Döviz fiyatlarındaki artış ve kredi maliyetlerinin yükselmesi ile karşı karşıya kalan şirketler, bilanço zararlarını karşılamak için yatırımlarını ertelemek ve işgücü istihdamını düşürmek zorunda kalacaklardır. Bu olgunun ulusal ekonominin bütününe yansıması ise yüksek işsizlik, gerileyen ücretler ve düşen alım gücü olarak kendini gösterecektir. Nitekim, örneğin TÜSİAD yayın organı İşveren dergisinin ekim sayısı da bu tehlikeye işaret etmekte ve özel sektörün kur riskinin ulaşmış olduğu boyutların ürkütücü olduğunu vurgulamaktadır. İşveren dergisinde yer alan analizde şirketler kesiminin kısa vadeli dış borçlarının ağustos ayı itibarıyla 56.0 milyar dolara ulaştığı vurgulanmakta ve söz konusu borçların 2002ye görece yüzde 246 artış göstermiş olduğuna dikkat çekilmektedir.

***

Fortis Bank tarafından yayımlanan Makro Odak araştırma notunun kasım nüshası ise şirketler kesiminin döviz açık pozisyonunun 2008 Eylül ayı itibarıyla 91.1 milyar dolara yükselmiş olduğunu belgelemektedir. Fortis araştırma dairesi çalışanlarının verilerine göre, söz konusu açık rakamına TCMB ve bankaların döviz pozisyonları da eklendiğinde, ekim ayı itibarıyla Türkiyenin toplam döviz pozisyonunun tarihinde ilk defa eksiye geçmiş olduğu görülmektedir. Bu da şirketlerin açık pozisyonunun artık ne bireylerin, ne de kamunun döviz fazlası ile kapatılabildiğini göstermektedir.

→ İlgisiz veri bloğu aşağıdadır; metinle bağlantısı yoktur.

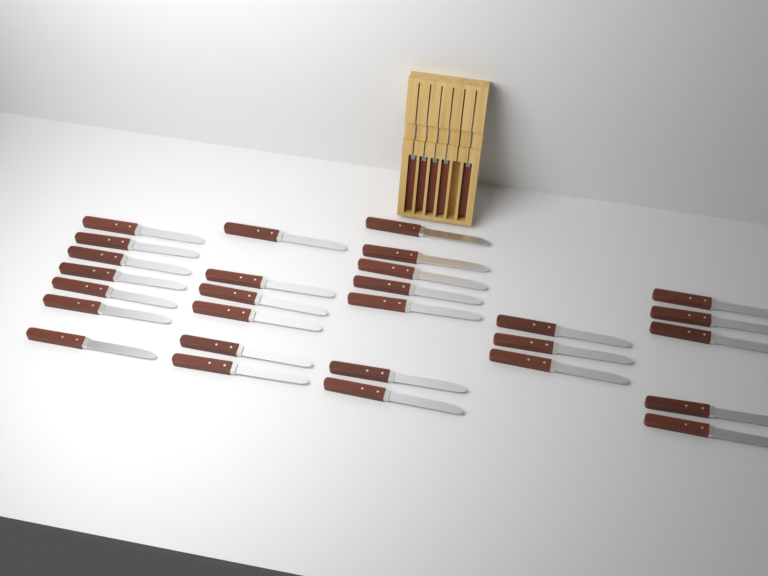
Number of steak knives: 33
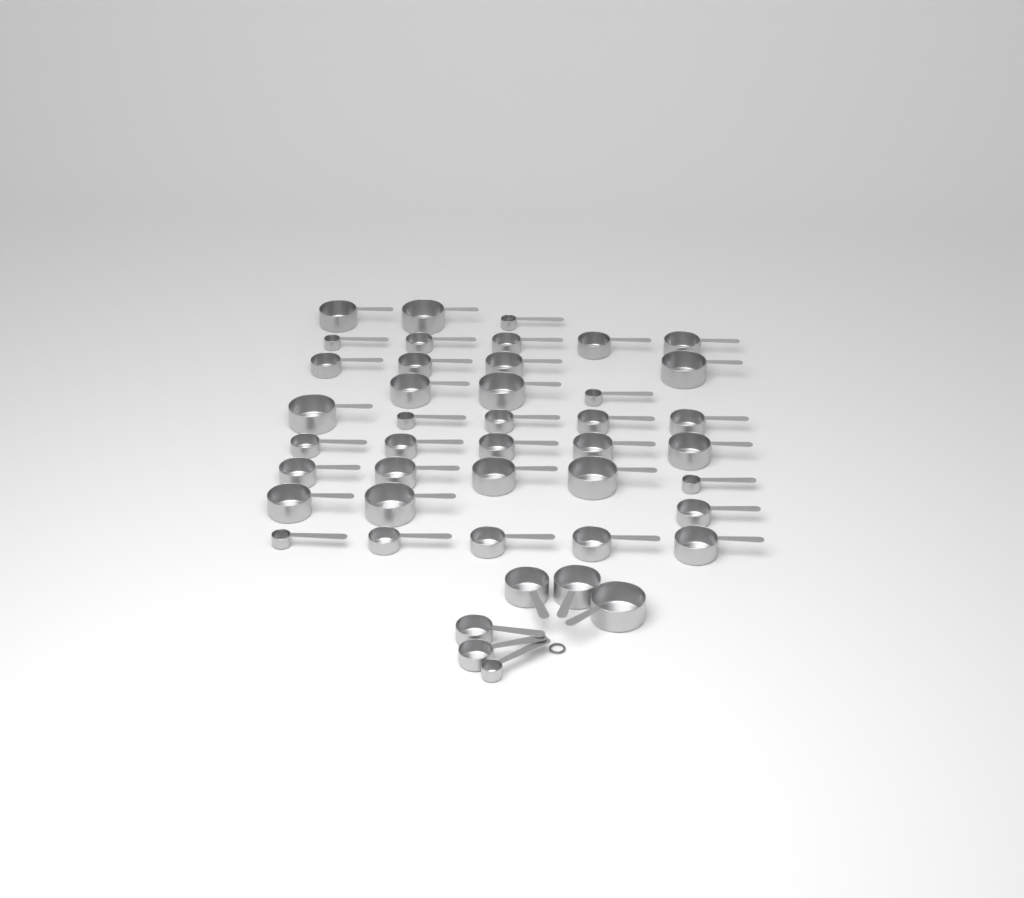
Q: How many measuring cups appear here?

Korkut Boratav Hoca da pazar günü Sol internet sitesinde yer alan yazısında, Citigroup tarafından yayımlanan verilere dikkat çekmekteydi. Korkut Hocanın ilettiği verilere göre, Citigroupun aralarında Türkiyenin de bulunduğu otuz ülke için yaptığı projeksiyonlarda, kısa vadeli ticari borçlar ve olası cari açık hariç, Türkiyenin 2009daki dış finansman gereksinimi 109 milyar dolara ulaşmakta ve ülkemiz Polonyadan sonra ikinci sırada yer almaktadır. Bu rakama kısa vadeli ticari borçlar da katılırsa Türkiyenin 2009daki dış finansman gereksinimi 132 milyar dolara (Rusya ile Koreden sonra üçüncü sıraya) yükselmektedir.

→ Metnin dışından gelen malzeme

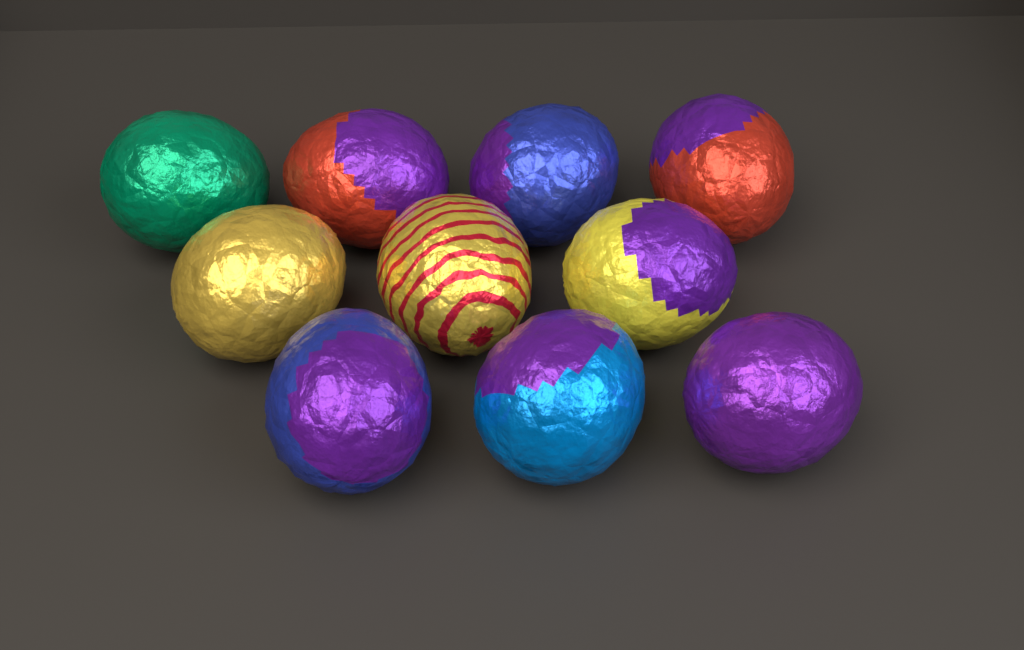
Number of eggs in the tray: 10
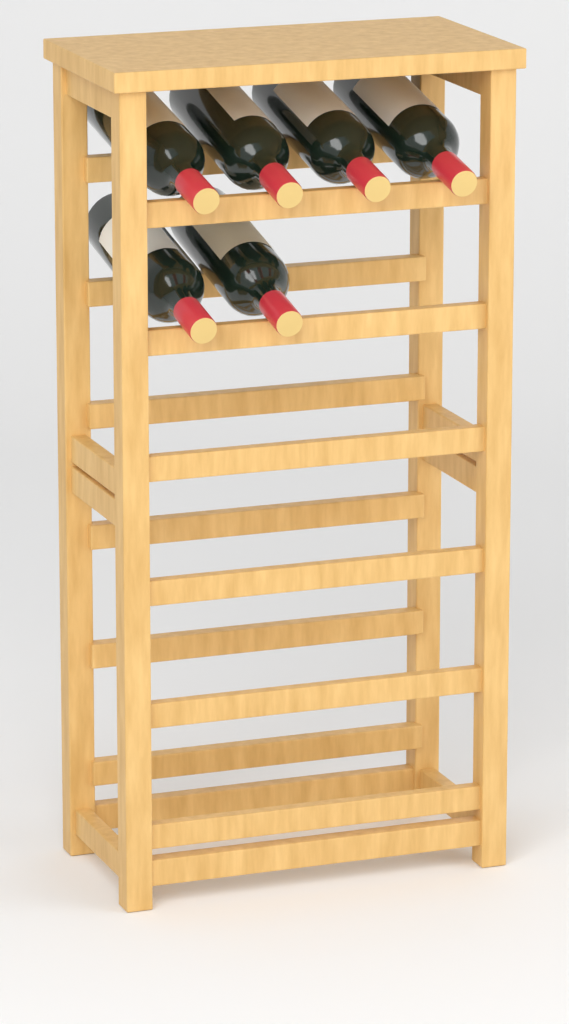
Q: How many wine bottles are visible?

Türkiyenin toplam döviz dengesinin açık vermesi, ulusal ekonominin bundan sonra kurlardaki gelişmelerden daha da şiddetli biçimde etkilenebileceğini göstermektedir. Bu şartlar altında, Fortis araştırma dairesi uzmanlarının da belirttiği gibi, TCMBnin hesaplamış olduğu kısa vadeli net açık pozisyon kavramının 4.4 milyar dolarla sınırlı olması ise piyasa oyuncularını cesaretlendirmekten ve rahatlatıcı olmaktan uzaktır.